In Sint Eustatius one constantly hears that the island is “in much need of development.”
Development will bring much needed change ultimately solving the island’s many challenges.
We are further told that development will “build economic resilience and create much needed employment”. Interestingly, it seems like the only kind of development being touted is tourism, and if you are critical of the traditional touristic model of development, then you are categorized as negative, anti-development and against progress.
In his 1992 book Sint Eustatius: Treasure Island of the Caribbean, Eric O. Ayisi stated that Sint Eustatius is hooked on tourism “something it has neither the facilities nor the capabilities to handle.” In 2019, Ayisi’s statement remains valid. There is a limited food and water supply, no sewage system, roaming animals, and during many months the island is dry and dusty. In addition to this, there is limited connectivity and the price of a Winair ticket from Sint Maarten in forever increasing.
Interestingly, research illustrates that the traditional touristic model is not very beneficial to those Caribbean islands relying on it. While the Caribbean is characterized as a “tropical paradise”, for every dollar generated by tourism, about thirty cents remains on the island.
Additionally, there has been an increase in literature discussing how tourism in the Caribbean is an outgrowth of the colonial model because it includes selling the single product of “tropical paradise” to North American and European markets, making it very similar to the historical mono-crop agricultural plantation economy.

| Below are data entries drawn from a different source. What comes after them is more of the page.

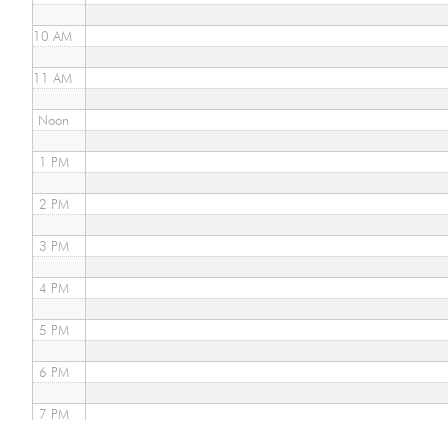
10 AM
11 AM
Noon
1 PM
2 PM
3 PM
4 PM
5 PM
6 PM
7 PM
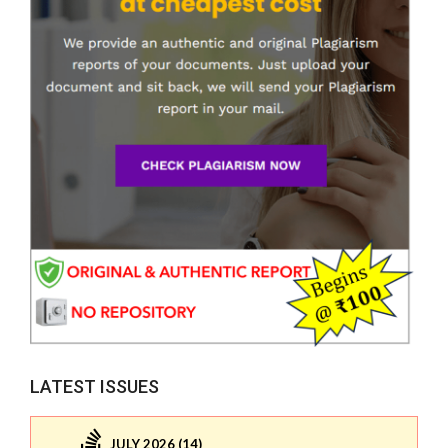
LATEST ISSUES
JULY 2026 (14)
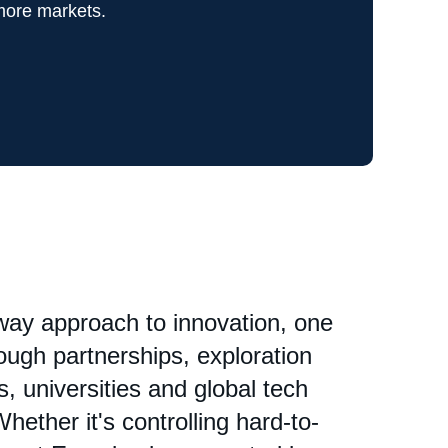
more markets.
hway approach to innovation, one
ough partnerships, exploration
, universities and global tech
hether it's controlling hard-to-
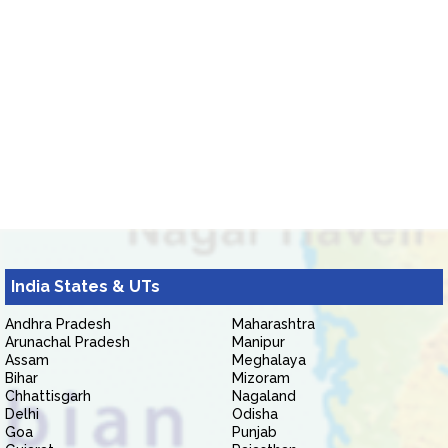
India States & UTs
Andhra Pradesh
Maharashtra
Arunachal Pradesh
Manipur
Assam
Meghalaya
Bihar
Mizoram
Chhattisgarh
Nagaland
Delhi
Odisha
Goa
Punjab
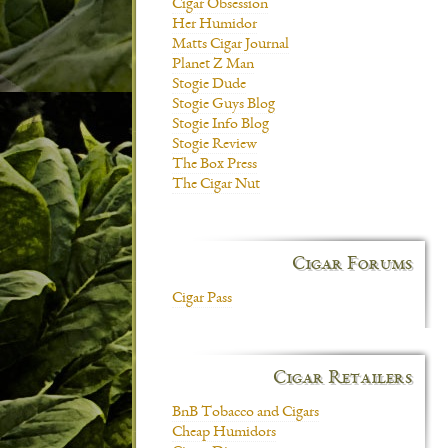
Cigar Obsession
Her Humidor
Matts Cigar Journal
Planet Z Man
Stogie Dude
Stogie Guys Blog
Stogie Info Blog
Stogie Review
The Box Press
The Cigar Nut
Cigar Forums
Cigar Pass
Cigar Retailers
BnB Tobacco and Cigars
Cheap Humidors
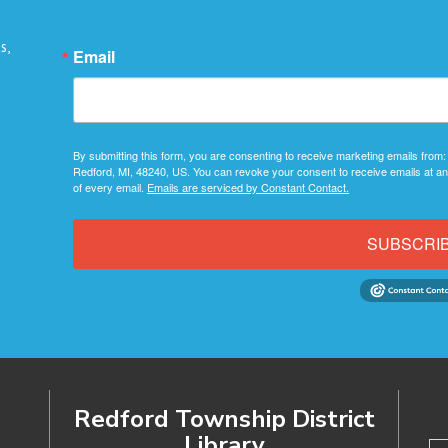
s,
Email
By submitting this form, you are consenting to receive marketing emails from:
Redford, MI, 48240, US. You can revoke your consent to receive emails at an
of every email.
Emails are serviced by Constant Contact.
SUBSCRI
Redford Township District
Library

And what of economic resilience and the job creation? The fact is that tourism primarily brings very low paid service employment to the local population. The local population primarily become “the help” providing service with a smile. In essence they become prisoners by, once again, a mono economy, and the local “primitive” must do as he/she is instructed to do. Essentially the local becomes invisible, non-human and part of the natural landscape to be enjoyed by the tourist. Thus, the idea of “tropical paradise” is a demented fantasy, a social fabrication.
In Sint Eustatius, one often hears that the island does not seek to develop mass tourism, but rather, sustainable tourism. Sustainable tourism is the concept of visiting a place as a tourist and trying to make only a positive impact on the environment, society and economy.
The type of sustainable tourism currently being touted for development is ecotourism and is directed toward exotic, often threatened, natural environments, especially to support conservation efforts and observe wildlife. But “sustainable” is an elusive concept as its scope and practice often has little or nothing to do with protecting the people or the environment. According to Mimi Shelter, while the tourist industry requires an endless supply of pristine beaches, untouched coves and emerald pools, coral reefs, native wildlife, natural hiking trails, etc., many islands, such as Sint Eustatius, struggle with the energy, water and sewage demands with sewage often being returned to the same sea in which people swim.
Ayisi provides an alternative to the traditional tourist model when he states that “urban development needs to be controlled and should not be allowed to consume the fertile land that could be used for food cultivation.” Rather “the type of endeavor suitable to the island’s resources would be developing industries in farming and fisheries, and then using tourism as an ancillary to these industries.” Thus, the government should use moral suasion to attract investors who, are not only concerned with development for personal profit, but concerned and interested in providing the necessary support for the primary challenges the island faces.
Examples of investments include a proper integrated water shed environment, experimentation with animal husbandry and care, hydroponic farming of agricultural and fodder crops, information technology etc. Tourists who come to the island could include people willing to assist with the development of these industries or simply those who admire the island’s approach toward development.
The antiquated type of tourism being sought in Sint Eustatius, which includes investors who are only interested in personal economic gain via exploitation, is increasingly being critiqued through a moral lens. There is already a great deal of data showing that this form of development will only deplete the island’s resources, further the economic divide between rich and poor and push the local population into perpetual poverty. If Sint Eustatius actually wants to develop, the island’s resources (land) must not be exploited and eliminated but enhanced through sustainable practices. Most importantly, local people must become the stewards of their island and these practices, not servants to tourists.